One of the eye openers at EVCCON was my first view of an Android application called TORQUE. TORQUE allows you to design an instrumentation system by selecting various gage displays and tying them to PID’s (OBDII CANbus source identifiers) and selecting from the commonly used data formats like two byte least significant first (LSB) or others. In this way, Torque can dislpay data from ANY device on ANY CANbus. As there are already good and plenty devices to connect to the OBDII port and transmit either wireless or bluetooth (blue teeth according to Wayne Alexander), this gets very cool very quickly. You could display voltage, current, amp-hours, power in kilowatts, kWh, etc as well as charge level.

It is kind of obvious that this was done from Ryan’s previous work on the Warp Drive Industrial. Indeed that was part of the attraction of asking him how much of a prepaid order for these devices he would find motivational. We liked the red anodized Warp Drive Industrial casing and plug work on it. All terminals are INTERNAL to the box and the cables pass through weatherproof gland nuts. This kind of avoids the Escalade in the rain problem entirely. It also makes it much much safer for prying hands at car shows. If all your wiring is on standard plugs, and all your large cables are terminated internally, it just makes for a much more professional installation.

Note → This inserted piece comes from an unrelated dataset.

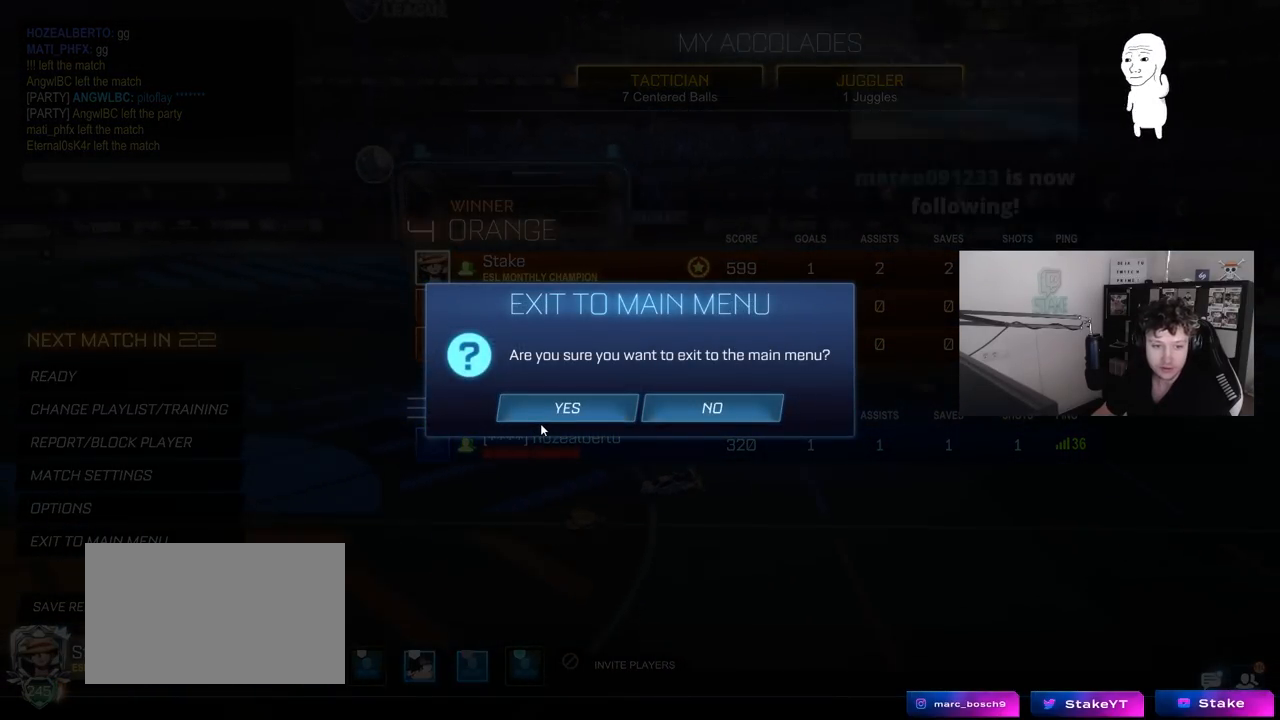
{"keys": [], "mouse": [], "mouse_move": "still", "events": [[300, "mouse_left", "down"], [383, "mouse_left", "up"]]}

So it should be reasonably obvious that the device is inherently a motor controller as well. Indeed, contactors and software mark the difference and we might get it down to software. And there’s where a difference arose between us. I wanted to introduce the charger. And perhaps at some later point introduce a charger/controller. Ryan couldn’t help himself and announced a $4500 version with 500Amp controller. That would put an EV in a box and is a great thing in itself. But as I predicted, he’s immediately deluged with requests for a 1000 amp version. I could see this coming. We don’t NEED a 1000 amp charger. And the cost of the semiconductors increases dramatically at 1000 amps. So I’m still going to let you and Ryan sort out the controller spec.

I was after a configurable charger with a path to FAST charge. And I got it. At a price LESS than a little 3kw Brusa charger or a hefty Manzanita. This one will do well over 20kw AC and about 150kw DC. IT knocks out the DC-DC converter. And it gets us on the CANbus and into some serious instrumentation opportunities.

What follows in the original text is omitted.